If this scene doesn't make you want to scream, something is wrong. Imagine what it's like to spend your entire life having some version of the inane conversation above. If you're a woman or person of color, I'm sure you don't have to imagine anything because you've experience it firsthand. Your words and actions don't matter. Why even say anything? They're just going to be manipulated and used against you, anyway. Robin knows this. It's partially the reason why she's barely keeping her shit together, constantly falling apart at the seams. It's hilarious, really... because Robin is actually the most together character on "Top of the Lake."
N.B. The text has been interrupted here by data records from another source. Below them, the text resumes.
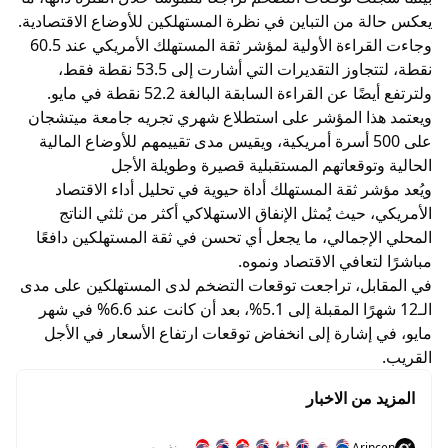
يعكس حالة من التباين في نظرة المستهلكين للأوضاع الاقتصادية.
وجاءت القراءة الأولية لمؤشر ثقة المستهلك الأمريكي عند 60.5
نقطة، لتتجاوز التقديرات التي أشارت إلى 53.5 نقطة فقط،
ولترتفع أيضًا عن القراءة السابقة البالغة 52.2 نقطة في مايو.
ويعتمد هذا المؤشر على استطلاع شهري تجريه جامعة ميتشجان
على 500 أسرة أمريكية، ويقيس مدى تقييمهم للأوضاع المالية
الحالية وتوقعاتهم المستقبلية قصيرة وطويلة الأجل
ويُعد مؤشر ثقة المستهلك أداة حيوية في تحليل أداء الاقتصاد
الأمريكي، حيث يُمثل الإنفاق الاستهلاكي أكثر من ثلثي الناتج
المحلي الإجمالي، ما يجعل أي تحسن في ثقة المستهلكين دافعًا
مباشرًا لتعافي الاقتصاد ونموه.
في المقابل، تراجعت توقعات التضخم لدى المستهلكين على مدى
الـ12 شهرًا المقبلة إلى 5.1%، بعد أن كانت عند 6.6% في شهر
مايو، في إشارة إلى انخفاض توقعات ارتفاع الأسعار في الأجل
القريب.
المزيد من الاخبار
Arincen
منذ يوم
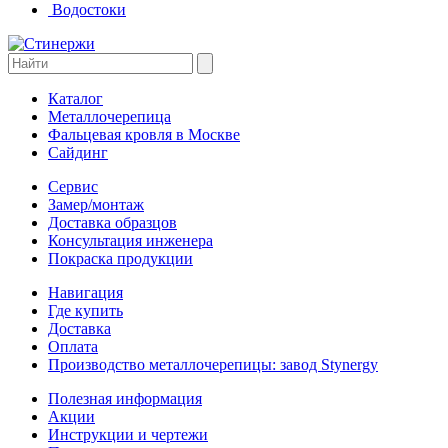
Водостоки
Каталог
Металлочерепица
Фальцевая кровля в Москве
Сайдинг
Сервис
Замер/монтаж
Доставка образцов
Консультация инженера
Покраска продукции
Навигация
Где купить
Доставка
Оплата
Производство металлочерепицы: завод Stynergy
Полезная информация
Акции
Инструкции и чертежи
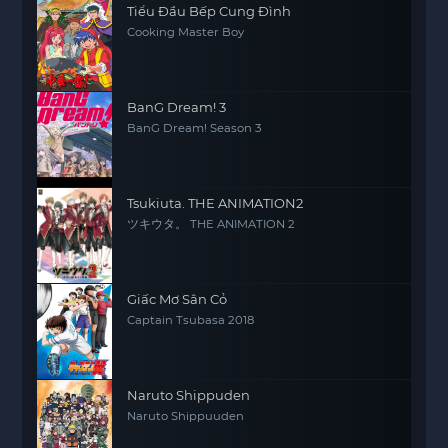
Tiểu Đầu Bếp Cung Đình
Cooking Master Boy
BanG Dream! 3
BanG Dream! Season 3
Tsukiuta. THE ANIMATION2
ツキウタ。 THE ANIMATION 2
Giấc Mơ Sân Cỏ
Captain Tsubasa 2018
Naruto Shippuden
Naruto Shippuuden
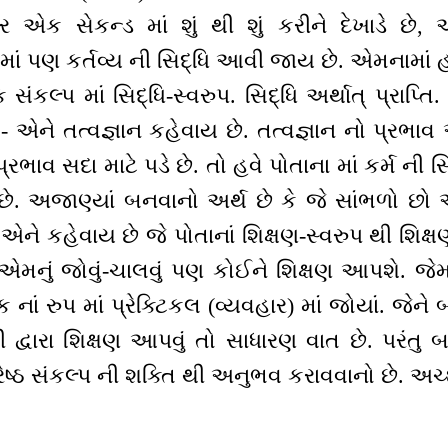
 એક સેકન્ડ માં શું થી શું કરીને દેખાડે છે,
માં પણ કર્તવ્ય ની સિદ્ધિ આવી જાય છે. એમનામાં હ
સંકલ્પ માં સિદ્ધિ-સ્વરુપ. સિદ્ધિ અર્થાત્ પ્રાપ્તિ. 
- એને તત્વજ્ઞાન કહેવાય છે. તત્વજ્ઞાન નો પ્રભાવ 
રભાવ સદા માટે પડે છે. તો હવે પોતાના માં કર્મ ની સિ
ે. અજાણ્યાં બનવાનો અર્થ છે કે જે સાંભળો છો 
ક એને કહેવાય છે જે પોતાનાં શિક્ષણ-સ્વરુપ થી શિક્
. એમનું જોવું-ચાલવું પણ કોઈને શિક્ષણ આપશે. જે
ક નાં રુપ માં પ્રેક્ટિકલ (વ્યવહાર) માં જોયાં. જેને
 દ્વારા શિક્ષણ આપવું તો સાધારણ વાત છે. પરંતુ બ
 શ્રેષ્ઠ સંકલ્પ ની શક્તિ થી અનુભવ કરાવવાનો છે. અચ્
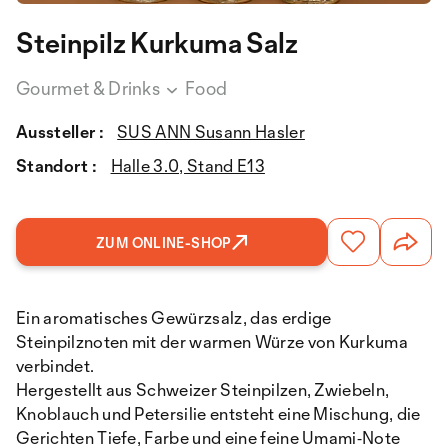
Steinpilz Kurkuma Salz
Gourmet & Drinks
Food
Aussteller :
SUS ANN Susann Hasler
Standort :
Halle 3.0, Stand E13
ZUM ONLINE-SHOP
Ein aromatisches Gewürzsalz, das erdige
Steinpilznoten mit der warmen Würze von Kurkuma
verbindet.
Hergestellt aus Schweizer Steinpilzen, Zwiebeln,
Knoblauch und Petersilie entsteht eine Mischung, die
Gerichten Tiefe, Farbe und eine feine Umami‑Note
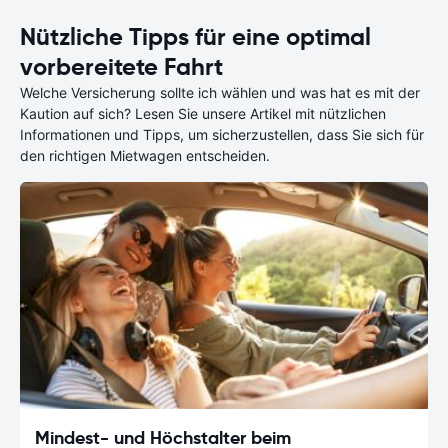
Nützliche Tipps für eine optimal
vorbereitete Fahrt
Welche Versicherung sollte ich wählen und was hat es mit der
Kaution auf sich? Lesen Sie unsere Artikel mit nützlichen
Informationen und Tipps, um sicherzustellen, dass Sie sich für
den richtigen Mietwagen entscheiden.
Mindest- und Höchstalter beim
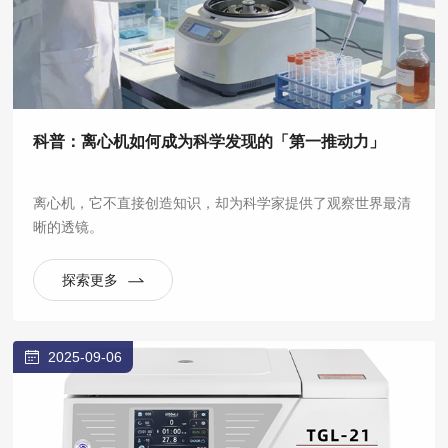
科普：离心机如何成为科学发现的「第一推动力」
离心机，它不直接创造知识，却为科学家提供了观察世界最清
晰的透镜。
探索更多
2025-09-06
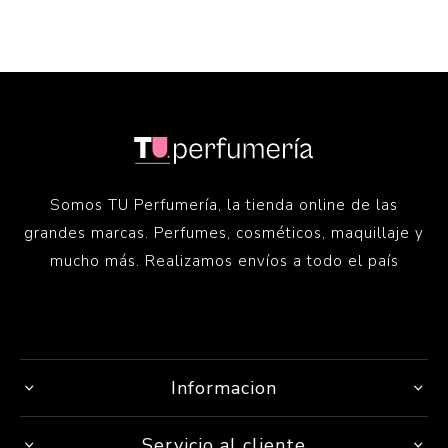
Somos TU Perfumería, la tienda online de las
grandes marcas. Perfumes, cosméticos, maquillaje y
mucho más. Realizamos envíos a todo el país
Informacion
Servicio al cliente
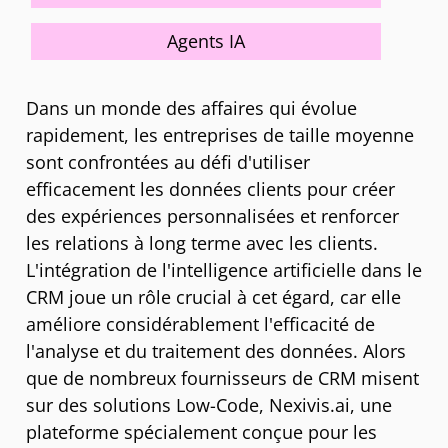
Agents IA
Dans un monde des affaires qui évolue
rapidement, les entreprises de taille moyenne
sont confrontées au défi d'utiliser
efficacement les données clients pour créer
des expériences personnalisées et renforcer
les relations à long terme avec les clients.
L'intégration de l'intelligence artificielle dans le
CRM joue un rôle crucial à cet égard, car elle
améliore considérablement l'efficacité de
l'analyse et du traitement des données. Alors
que de nombreux fournisseurs de CRM misent
sur des solutions Low-Code, Nexivis.ai, une
plateforme spécialement conçue pour les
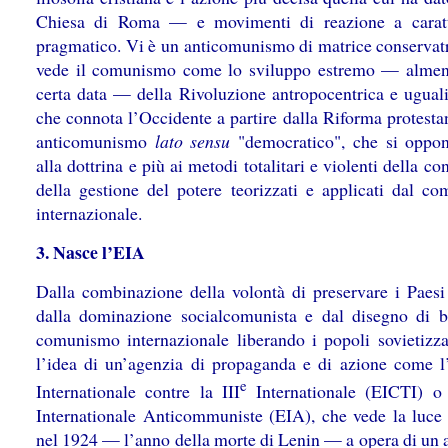
Chiesa di Roma — e movimenti di reazione a caratt
pragmatico. Vi è un anticomunismo di matrice conservatr
vede il comunismo come lo sviluppo estremo — alme
certa data — della Rivoluzione antropocentrica e ugualit
che connota l’Occidente a partire dalla Riforma protesta
anticomunismo
lato sensu
"democratico", che si oppo
alla dottrina e più ai metodi totalitari e violenti della co
della gestione del potere teorizzati e applicati dal c
internazionale.
3. Nasce l’EIA
Dalla combinazione della volontà di preservare i Paesi
dalla dominazione socialcomunista e dal disegno di ba
comunismo internazionale liberando i popoli sovietizza
l’idea di un’agenzia di propaganda e di azione come l
e
Internationale contre la III
Internationale (EICTI) o
Internationale Anticommuniste (EIA), che vede la luce 
nel 1924 — l’anno della morte di Lenin — a opera di un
Remember when Isadore tells Pyke and Julia that Puss's story is best read as an allegory? So is "Top of the Lake." If you haven't realized this by now, you should probably just stop watching the show.

Random observations:

  • "Shove your conventions and your respectability up your cunt, Julia, where nothing ever has lived, where everything dies." This is a BRUTAL thing to say to your adoptive mother, but damn... what a line.
  • Other awful men in this episode: the cop who won't stop harassing Robin for sex, and the IVF doctor who tells Robin, "At 40, you might change your mind," when she says she doesn't want to have a baby. Oh, and we can't forget the group of cops that make fun of the mentally ill woman wandering the streets, looking for her baby.
  • Mary tells Robin that Puss, "is so much more interested in empowering women than he is in sex." This is literally true of no man. Sorry. Only a moronic teenager would say such a thing.
  • In case it wasn't obvious, it is not a human right to have a baby. Also, guy, your wife's mental illness isn't going to go away once she gets a baby. Are you out of your goddamn mind?
  • I would be happy to receive a Breville sandwich toaster as a gift.
  • So... are Miranda and Adrian using a surrogate from Cinnamon's brothel?